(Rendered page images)
● ● ●
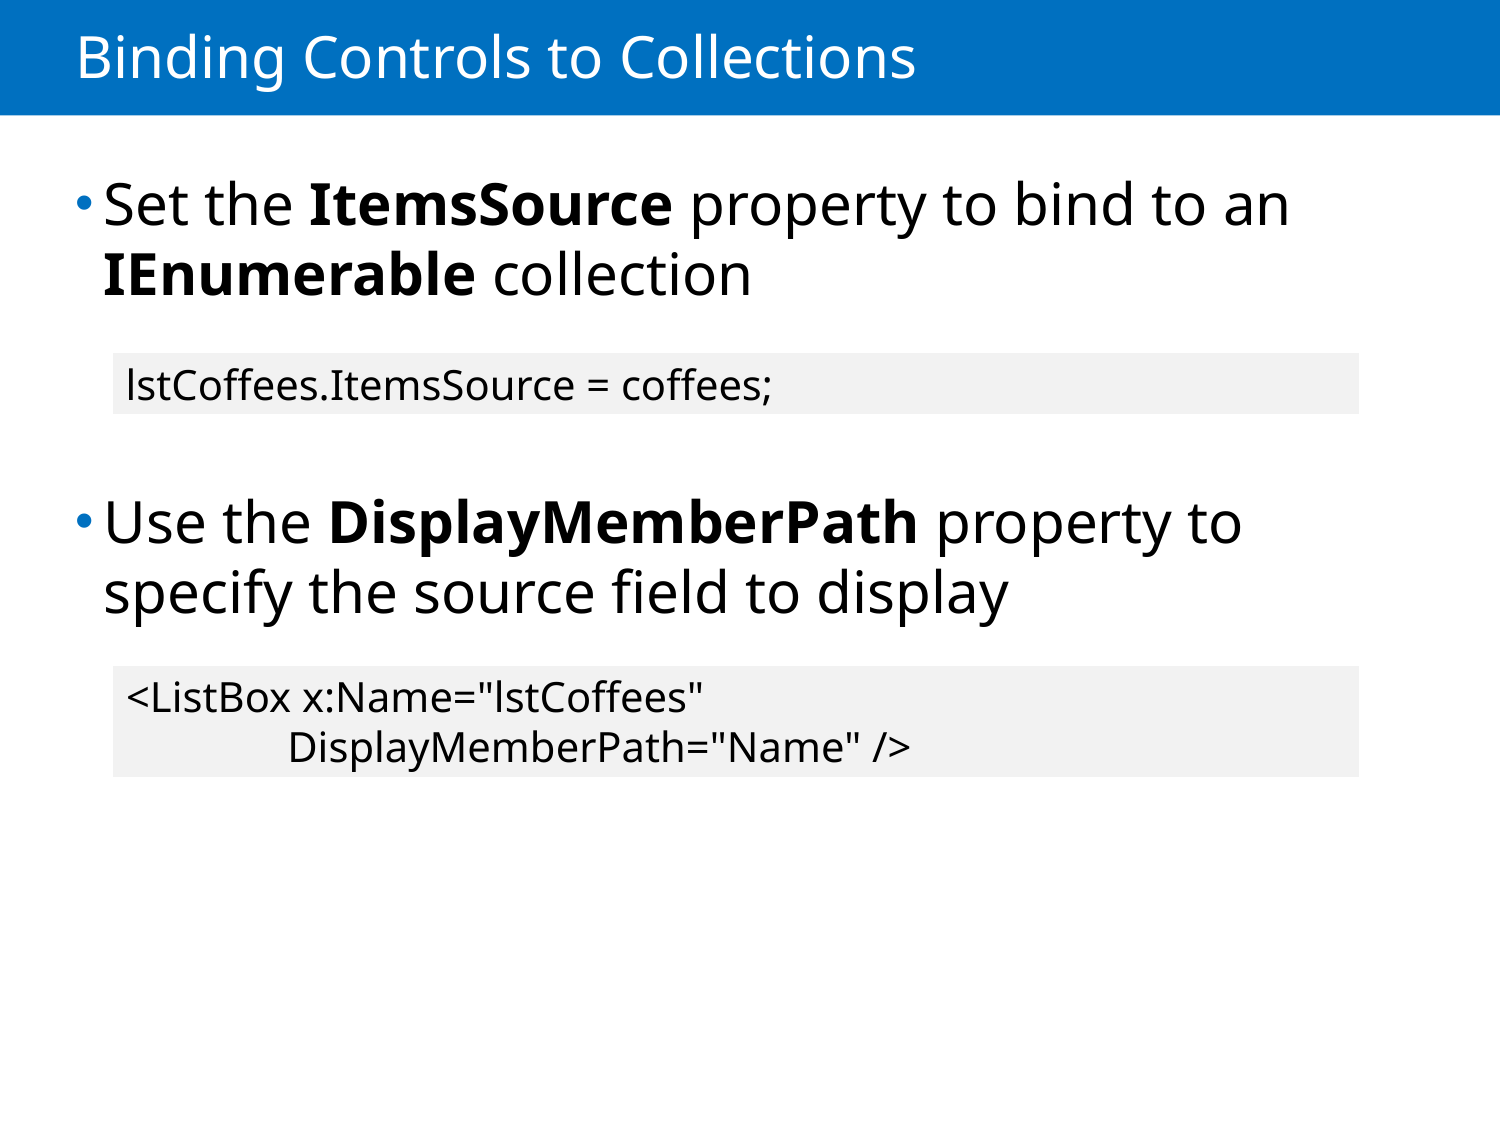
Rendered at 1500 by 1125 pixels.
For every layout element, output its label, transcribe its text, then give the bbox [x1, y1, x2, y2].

title Binding Controls to Collections [75, 0, 1351, 122]
text_box lstCoffees.ItemsSource = coffees; [109, 349, 1363, 418]
text_box <ListBox x:Name="lstCoffees" DisplayMemberPath="Name" /> [109, 662, 1363, 781]
text_box Set the ItemsSource property to bind to an IEnumerable collection Use the DisplayMemberPath property to specify the source field to display [75, 167, 1408, 1012]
● ● ●
## EXERCISE AIM
Each line of the data above should be reproduced without alteration, and no picture should appear in the copy.

## OUTPUT FOR THIS TASK
Rendered at 1500 by 1125 pixels.
For every layout element, output its label, transcribe its text, then give the bbox [x1, y1, x2, y2].

title Binding Controls to Collections [75, 0, 1351, 122]
text_box lstCoffees.ItemsSource = coffees; [109, 349, 1363, 418]
text_box <ListBox x:Name="lstCoffees" DisplayMemberPath="Name" /> [109, 662, 1363, 781]
text_box Set the ItemsSource property to bind to an IEnumerable collection Use the DisplayMemberPath property to specify the source field to display [75, 167, 1408, 1012]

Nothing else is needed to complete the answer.